What to work on >> Below is a block of records: output all of them exactly and leave out the pictures.

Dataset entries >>
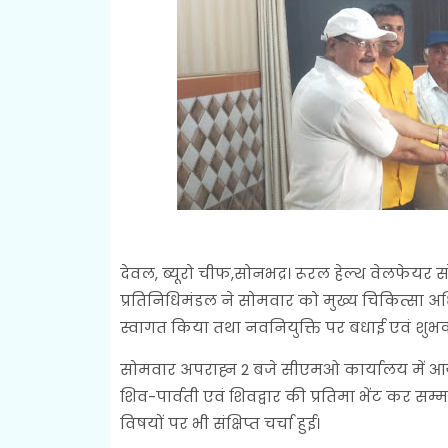
देवल, ब्यूरो चीफ,सोनभद्र। रूरल हेल्थ वेलफेयर सो
प्रतिनिधिमंडल ने सोमवार को मुख्य चिकित्सा अध
स्वागत किया तथा नवनियुक्ति पर बधाई एवं शुभक
सोमवार अपराह्न 2 बजे सीएमओ कार्यालय में आयो
शिव-पार्वती एवं शिवद्वार की प्रतिमा भेंट कर सम्
विषयों पर भी संक्षिप्त चर्चा हुई।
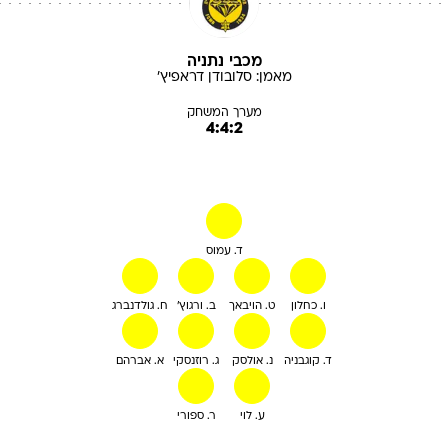
מכבי נתניה
מאמן:
סלובודן
דראפיץ'
מערך המשחק
4:4:2
ד. עמוס
ו. כחלון
ט. הויבאך
ב. ורגוץ'
ח. גולדנברג
ד. קוגבניה
נ. אולסק
ג. רוזנסקי
א. אברהם
ע. לוי
ר. ספורי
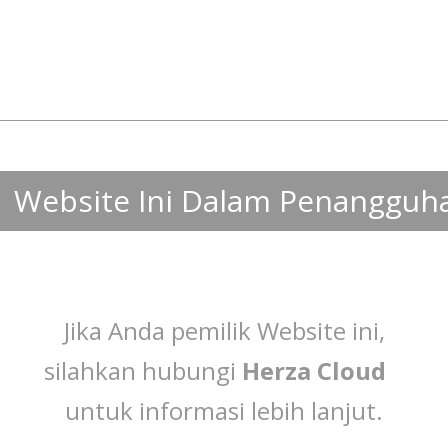
Website Ini Dalam Penangguh
Jika Anda pemilik Website ini,
silahkan hubungi
Herza Cloud
untuk informasi lebih lanjut.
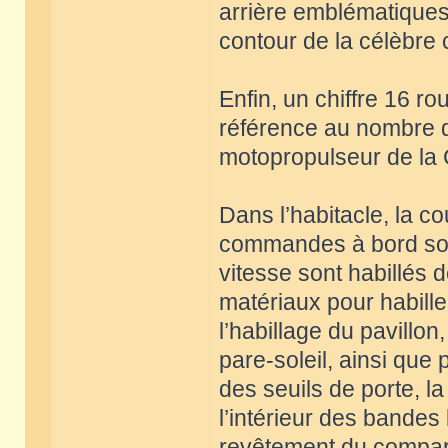
arrière emblématiques d
contour de la célèbre 
Enfin, un chiffre 16 ro
référence au nombre d
motopropulseur de la 
Dans l’habitacle, la c
commandes à bord sont 
vitesse sont habillés d
matériaux pour habiller 
l’habillage du pavillon
pare-soleil, ainsi que p
des seuils de porte, la
l’intérieur des bandes
revêtement du comparti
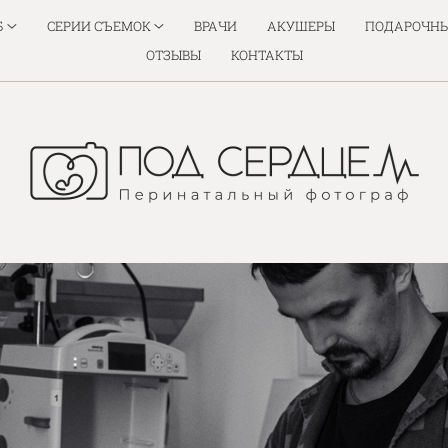
Б
СЕРИИ СЪЕМОК
ВРАЧИ
АКУШЕРЫ
ПОДАРОЧНЫ
ОТЗЫВЫ
КОНТАКТЫ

Result of this exercise >>
देवल, ब्यूरो चीफ,सोनभद्र। रूरल हेल्थ वेलफेयर सो
प्रतिनिधिमंडल ने सोमवार को मुख्य चिकित्सा अध
स्वागत किया तथा नवनियुक्ति पर बधाई एवं शुभक
सोमवार अपराह्न 2 बजे सीएमओ कार्यालय में आयो
शिव-पार्वती एवं शिवद्वार की प्रतिमा भेंट कर सम्
विषयों पर भी संक्षिप्त चर्चा हुई।
מכבי נתניה
מאמן:
סלובודן
דראפיץ'
מערך המשחק
4:4:2
ד. עמוס
ו. כחלון
ט. הויבאך
ב. ורגוץ'
ח. גולדנברג
ד. קוגבניה
נ. אולסק
ג. רוזנסקי
א. אברהם
ע. לוי
ר. ספורי
Website Ini Dalam Penangguh
Jika Anda pemilik Website ini,
silahkan hubungi
Herza Cloud
untuk informasi lebih lanjut.
arrière emblématiques d
contour de la célèbre 
Enfin, un chiffre 16 ro
référence au nombre d
motopropulseur de la 
Dans l’habitacle, la c
commandes à bord sont 
vitesse sont habillés d
matériaux pour habiller 
l’habillage du pavillon
pare-soleil, ainsi que p
des seuils de porte, la
l’intérieur des bandes
revêtement du comparti
Б
СЕРИИ СЪЕМОК
ВРАЧИ
АКУШЕРЫ
ПОДАРОЧНЫ
ОТЗЫВЫ
КОНТАКТЫ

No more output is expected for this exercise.